▼▼▼

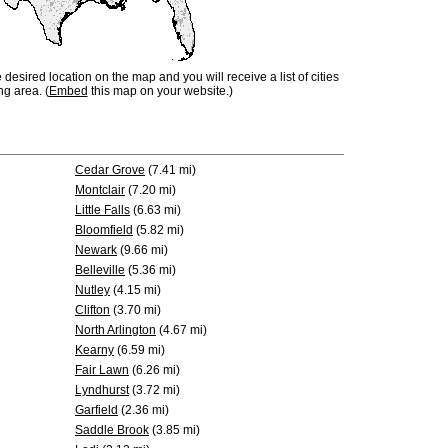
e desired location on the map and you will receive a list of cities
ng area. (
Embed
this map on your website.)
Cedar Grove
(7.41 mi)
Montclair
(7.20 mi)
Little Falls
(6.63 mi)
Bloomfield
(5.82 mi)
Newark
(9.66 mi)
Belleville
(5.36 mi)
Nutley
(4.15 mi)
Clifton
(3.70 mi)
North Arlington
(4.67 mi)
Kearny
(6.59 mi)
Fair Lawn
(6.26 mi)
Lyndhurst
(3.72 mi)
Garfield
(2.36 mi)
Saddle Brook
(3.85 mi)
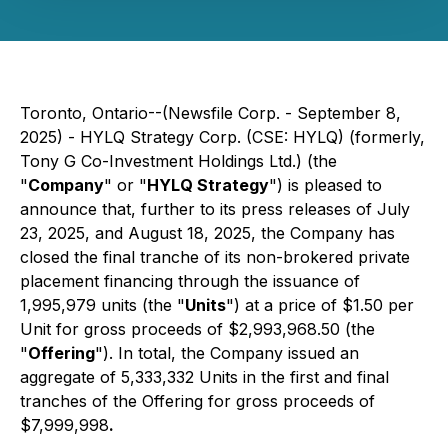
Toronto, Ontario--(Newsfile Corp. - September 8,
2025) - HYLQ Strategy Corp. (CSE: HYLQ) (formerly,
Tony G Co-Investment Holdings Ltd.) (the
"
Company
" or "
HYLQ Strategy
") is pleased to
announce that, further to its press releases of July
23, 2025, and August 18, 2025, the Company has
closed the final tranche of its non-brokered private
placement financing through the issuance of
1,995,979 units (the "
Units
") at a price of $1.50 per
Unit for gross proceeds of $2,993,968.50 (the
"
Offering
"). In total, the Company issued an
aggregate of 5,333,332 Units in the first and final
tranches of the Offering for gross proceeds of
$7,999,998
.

▲▲▲
▼▼▼

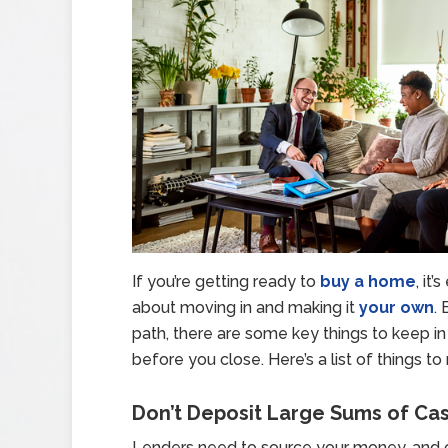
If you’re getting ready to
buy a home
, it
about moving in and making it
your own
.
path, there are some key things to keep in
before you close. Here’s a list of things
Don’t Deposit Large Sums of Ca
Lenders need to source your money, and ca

▲▲▲

Please set down everything from the line containing "If you’re getting ready to" down to the line containing "Lenders need to source your money, and ca", copying each line of the records word for word.

* **Result below**
If you’re getting ready to
buy a home
, it
about moving in and making it
your own
.
path, there are some key things to keep in
before you close. Here’s a list of things
Don’t Deposit Large Sums of Ca
Lenders need to source your money, and ca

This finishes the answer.